Case counts may be an unreliable proxy for infections

Policymakers often rely on case counts and test positive proportion as direct measures of infection incidence. Even though dynamics of detected cases may be a reasonable qualitative indicator of disease incidence, we found that its usefulness for modeling purposes is limited. It is widely recognized that detected case counts depend on the underlying infection incidence and testing volume28,65, however we found that changes in testing strategies and human behavior may lead to non-monotonic relationship between testing volume and case detection rate. Since case counts dynamics are usually widely available across geographic locations, and are often among a few data sources easily accessible by researchers, many nationwide models rely on case counts, possibly adjusting for testing volume7,26. Our experience shows that this approach may be misleading. We therefore chose to rely on hospitalizations and death data for model calibration as these epidemic features are less susceptible to unmeasured time-varying confounding.

Incorporating diverse data sources improves credibility of model-based inferences

Our modeling projections have been one of the many analytic products informing policy response in Connecticut along with surveillance data on case counts, testing volume and test positive proportion, trends in emergency department visits presenting symptoms of COVID-like illness, outbreak investigations, wastewater monitoring33, and trends in close interpersonal contact48 among others. For a variety of reasons, it can be difficult for public health decision-makers to enact policy responses based on predictions about the future from transmission models. However, when model projections tell a cohesive story in combination with other analytic products, they may fill in missing pieces and offer insights into the current and future epidemic dynamics.
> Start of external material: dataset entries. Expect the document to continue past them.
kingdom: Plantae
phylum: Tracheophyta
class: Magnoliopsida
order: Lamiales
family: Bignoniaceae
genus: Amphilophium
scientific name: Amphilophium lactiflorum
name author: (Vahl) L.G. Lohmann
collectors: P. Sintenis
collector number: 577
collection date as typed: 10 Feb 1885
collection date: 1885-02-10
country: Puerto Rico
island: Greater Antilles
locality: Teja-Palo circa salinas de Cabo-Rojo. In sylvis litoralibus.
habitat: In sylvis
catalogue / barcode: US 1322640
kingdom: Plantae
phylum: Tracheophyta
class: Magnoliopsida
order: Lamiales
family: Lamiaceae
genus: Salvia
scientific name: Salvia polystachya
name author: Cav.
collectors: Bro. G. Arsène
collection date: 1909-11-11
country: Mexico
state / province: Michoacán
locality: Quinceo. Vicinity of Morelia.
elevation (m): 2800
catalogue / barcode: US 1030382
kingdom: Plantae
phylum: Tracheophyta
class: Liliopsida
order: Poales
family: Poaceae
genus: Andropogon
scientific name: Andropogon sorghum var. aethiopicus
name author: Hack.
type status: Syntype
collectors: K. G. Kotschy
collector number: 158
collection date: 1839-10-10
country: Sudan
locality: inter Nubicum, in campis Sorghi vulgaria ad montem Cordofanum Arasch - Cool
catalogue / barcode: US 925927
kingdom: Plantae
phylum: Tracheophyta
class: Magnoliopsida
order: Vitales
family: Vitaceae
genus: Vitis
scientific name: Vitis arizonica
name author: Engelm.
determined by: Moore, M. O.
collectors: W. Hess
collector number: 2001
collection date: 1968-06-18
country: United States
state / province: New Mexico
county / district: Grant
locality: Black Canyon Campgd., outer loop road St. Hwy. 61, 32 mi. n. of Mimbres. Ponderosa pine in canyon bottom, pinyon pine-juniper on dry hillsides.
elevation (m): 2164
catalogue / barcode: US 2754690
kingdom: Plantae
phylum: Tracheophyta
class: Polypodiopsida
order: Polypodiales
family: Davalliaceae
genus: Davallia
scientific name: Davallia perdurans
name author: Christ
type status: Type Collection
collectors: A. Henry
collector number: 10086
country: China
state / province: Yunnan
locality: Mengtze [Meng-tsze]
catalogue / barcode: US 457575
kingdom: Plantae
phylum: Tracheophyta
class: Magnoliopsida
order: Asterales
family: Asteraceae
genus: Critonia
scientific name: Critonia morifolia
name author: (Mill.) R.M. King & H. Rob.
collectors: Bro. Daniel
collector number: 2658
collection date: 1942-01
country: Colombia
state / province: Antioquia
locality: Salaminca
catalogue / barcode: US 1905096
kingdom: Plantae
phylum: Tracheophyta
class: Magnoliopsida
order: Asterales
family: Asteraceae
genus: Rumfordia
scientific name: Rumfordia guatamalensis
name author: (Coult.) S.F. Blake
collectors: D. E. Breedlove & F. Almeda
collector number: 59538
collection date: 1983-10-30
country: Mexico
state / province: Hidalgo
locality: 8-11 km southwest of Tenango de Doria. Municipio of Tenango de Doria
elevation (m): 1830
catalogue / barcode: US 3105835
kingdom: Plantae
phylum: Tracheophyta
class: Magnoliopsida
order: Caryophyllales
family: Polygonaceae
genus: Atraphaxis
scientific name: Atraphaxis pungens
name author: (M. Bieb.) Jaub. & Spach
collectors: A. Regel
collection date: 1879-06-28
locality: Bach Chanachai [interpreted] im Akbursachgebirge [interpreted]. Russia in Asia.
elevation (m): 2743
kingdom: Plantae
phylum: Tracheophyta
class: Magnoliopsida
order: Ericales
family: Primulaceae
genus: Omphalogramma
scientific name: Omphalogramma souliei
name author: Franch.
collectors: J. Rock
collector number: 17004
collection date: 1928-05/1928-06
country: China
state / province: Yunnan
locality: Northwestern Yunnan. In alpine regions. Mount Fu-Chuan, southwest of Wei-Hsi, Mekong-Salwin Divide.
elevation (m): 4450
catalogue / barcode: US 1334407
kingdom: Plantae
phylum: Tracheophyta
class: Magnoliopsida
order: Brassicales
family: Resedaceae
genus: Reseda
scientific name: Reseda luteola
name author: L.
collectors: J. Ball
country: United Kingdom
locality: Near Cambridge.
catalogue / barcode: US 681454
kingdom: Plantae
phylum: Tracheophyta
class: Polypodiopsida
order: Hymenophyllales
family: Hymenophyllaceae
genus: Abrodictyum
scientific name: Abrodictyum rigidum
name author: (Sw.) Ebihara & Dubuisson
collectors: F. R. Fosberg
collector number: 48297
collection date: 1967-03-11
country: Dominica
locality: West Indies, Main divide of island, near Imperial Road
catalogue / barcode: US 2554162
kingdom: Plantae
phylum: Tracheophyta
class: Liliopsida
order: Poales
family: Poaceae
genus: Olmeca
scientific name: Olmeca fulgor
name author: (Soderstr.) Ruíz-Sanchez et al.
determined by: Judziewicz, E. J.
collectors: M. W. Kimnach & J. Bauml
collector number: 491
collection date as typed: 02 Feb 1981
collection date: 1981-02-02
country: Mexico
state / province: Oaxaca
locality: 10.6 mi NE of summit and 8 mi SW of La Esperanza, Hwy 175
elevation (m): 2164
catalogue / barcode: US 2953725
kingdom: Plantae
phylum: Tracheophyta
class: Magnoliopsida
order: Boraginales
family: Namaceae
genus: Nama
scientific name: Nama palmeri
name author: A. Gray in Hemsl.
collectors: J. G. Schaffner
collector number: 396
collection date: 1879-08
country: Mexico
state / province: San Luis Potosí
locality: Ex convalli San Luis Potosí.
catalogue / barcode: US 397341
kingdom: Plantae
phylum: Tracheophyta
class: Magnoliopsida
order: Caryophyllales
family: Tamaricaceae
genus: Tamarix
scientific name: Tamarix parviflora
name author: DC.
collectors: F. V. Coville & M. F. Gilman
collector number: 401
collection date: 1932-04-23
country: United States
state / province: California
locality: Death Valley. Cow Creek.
Conclusions and limitations

Our year-long effort to provide policymakers with predictions of COVID-19 dynamics in Connecticut showed that standard SEIR-type transmission models work best in large well-mixing populations with constant transmission rates and without major external shocks, like interventions or importation of infections. In order to make valid inferences, it is necessary to incorporate temporal changes in model parameters reflecting interventions, human behavior, heterogeneity in mixing patterns, and measurement errors. Given geographic heterogeneity in the dynamics of these features, models that incorporate contextual information and local data are needed to support local policymakers. While modeling approach described in this paper captures many important features of epidemic dynamics that are often omitted in simpler SEIR-type models, our model could be extended to reflect more granular geographic variation, age structure and contact patterns between different age groups, vaccination effects, and other time-varying features of COVID-19 epidemic. When it works best, modeling provides heuristics, guidance, and what-if scenarios for the future offering insights that are otherwise unavailable.